A Path Through Suffering

“God may use the things that he has wrought in us, for the blessing of souls unknown to us.”

Suffering takes many forms. It can describe physical pain. It can describe emotional and social pain. In general, we can say that it describes human situations that we want to end or escape in order to feel better. Much of the pain that we experience in life is unavoidable: pain is an inherent part of the world we live in, both for good and for ill. Some pain is indeed avoidable but difficult to escape for a variety of reasons. Some pain is self-inflicted. But what we can say without fear of contradiction is that there is no such thing in this world as a pain-free existence. Everybody suffers.

There is a suffering that comes from pain, a suffering that comes from sadness and loss, but the most difficult to bear is the suffering that comes from shame.

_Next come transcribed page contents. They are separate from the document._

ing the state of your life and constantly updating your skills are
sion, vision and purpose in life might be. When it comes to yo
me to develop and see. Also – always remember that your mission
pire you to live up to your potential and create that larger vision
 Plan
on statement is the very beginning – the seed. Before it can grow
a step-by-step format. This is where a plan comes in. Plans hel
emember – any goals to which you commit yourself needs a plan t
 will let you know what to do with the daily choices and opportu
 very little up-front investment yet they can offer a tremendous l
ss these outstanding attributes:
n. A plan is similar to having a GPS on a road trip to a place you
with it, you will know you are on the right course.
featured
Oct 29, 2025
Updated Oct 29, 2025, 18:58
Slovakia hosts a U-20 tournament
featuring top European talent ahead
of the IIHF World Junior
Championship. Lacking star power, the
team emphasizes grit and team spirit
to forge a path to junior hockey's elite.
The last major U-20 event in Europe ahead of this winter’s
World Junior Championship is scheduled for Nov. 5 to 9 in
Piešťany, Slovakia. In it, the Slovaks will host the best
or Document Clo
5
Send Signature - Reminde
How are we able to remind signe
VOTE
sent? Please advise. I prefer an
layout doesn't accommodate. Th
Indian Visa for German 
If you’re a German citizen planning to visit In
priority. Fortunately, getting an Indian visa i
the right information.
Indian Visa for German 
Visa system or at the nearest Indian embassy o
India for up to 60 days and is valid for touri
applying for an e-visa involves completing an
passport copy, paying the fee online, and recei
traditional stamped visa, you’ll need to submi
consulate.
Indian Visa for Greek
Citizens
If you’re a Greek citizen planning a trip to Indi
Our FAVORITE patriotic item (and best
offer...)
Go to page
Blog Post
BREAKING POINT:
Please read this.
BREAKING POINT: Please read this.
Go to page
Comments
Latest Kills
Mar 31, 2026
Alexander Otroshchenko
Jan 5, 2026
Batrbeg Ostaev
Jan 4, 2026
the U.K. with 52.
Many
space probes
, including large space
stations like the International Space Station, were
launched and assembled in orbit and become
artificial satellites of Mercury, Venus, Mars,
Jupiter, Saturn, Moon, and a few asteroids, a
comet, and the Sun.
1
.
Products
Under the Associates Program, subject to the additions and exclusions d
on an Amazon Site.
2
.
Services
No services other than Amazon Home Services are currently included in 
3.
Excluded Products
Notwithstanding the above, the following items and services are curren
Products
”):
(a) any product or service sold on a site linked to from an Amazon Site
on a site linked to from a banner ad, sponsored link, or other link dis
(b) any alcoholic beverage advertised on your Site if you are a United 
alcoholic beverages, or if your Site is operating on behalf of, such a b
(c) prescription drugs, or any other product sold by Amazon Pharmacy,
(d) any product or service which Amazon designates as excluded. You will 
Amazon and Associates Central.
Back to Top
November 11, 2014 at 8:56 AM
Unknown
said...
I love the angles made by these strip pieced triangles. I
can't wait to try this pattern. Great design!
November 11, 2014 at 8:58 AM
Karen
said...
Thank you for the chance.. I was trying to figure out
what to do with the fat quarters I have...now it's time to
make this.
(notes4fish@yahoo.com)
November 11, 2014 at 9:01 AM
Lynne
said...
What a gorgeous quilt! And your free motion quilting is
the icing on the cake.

Our shame is generated by how we feel about “who we are.” Guilt is about “what I have done.” We can acknowledge guilt, but easily find ourselves crushed by shame.

Shame is a primary cause of anger and depression. Something happens and we encounter loss. We feel unworthy, or detached, or dismissed, or denied, or denigrated, etc. Generally, we react with anger or with depression, depending on many things within us. Both of these reactions remove us from the true burden of our suffering and create inauthentic suffering. Much of this occurs on an unconscious level. Our shame clouds the heart and the mind and we fail to see ourselves and the world as they are.

The only path to the truth in these situations is to bear the shame. St. John Climacus says, “You cannot escape shame except by shame.” (4.62) It is worth noting that the Elder Sophrony advised, “Teach them to bear a little shame.” This is something we do along and along, as the soul is able to bear it.

The inner act of acknowledging our shame, and sitting in its presence without anger or sadness, is an act of self-emptying. When we are in such a place we pray, “O God, comfort me.” It is then that the Holy Spirit, the Comforter, can enter in and grant us the great comfort of the image of Christ being formed in us. It banishes anger and dissipates sadness.

The acknowledging of our shame (whether deserved or not) is not the occasion for promising to do better or be better. Those are simply efforts not to acknowledge it. Rather, we acknowledge it with patience and attention. The experience of shame (of any sort) is a deeply, profoundly vulnerable experience. In many respects, shame itself is a feeling of extreme vulnerability. We do not experience shame as “safe.” It feels extremely “unsafe.” Our willingness to acknowledge it to ourselves and to God is a sacrifice of vulnerability.

Christ recognizes Himself in us when we bear our shame in His presence. He does not abandon us to death but comforts us. This is a deeply healing experience for the soul. It can and should be an essential part of confession and repentance, but can also be a part of prayer at any time.

In the story of our first sin, Adam and Eve encounter shame. Their shame is not over their sin, but over their nakedness. Their shame causes them to hide from God and to blame others for their fall. The first victim is the unity of man and woman, then the destruction of unity with creation itself. God covers that primal shame with the “garments of skin.” He is not the cause of our shame. Ultimately He fulfills what is prefigured in those garments by giving us the garment of His own righteousness to cover our shame. It is within the righteous covering of Christ that we find the courage to bear the shame that has been ours from the beginning and to enter the comfort of God and the freedom that comes from Him alone.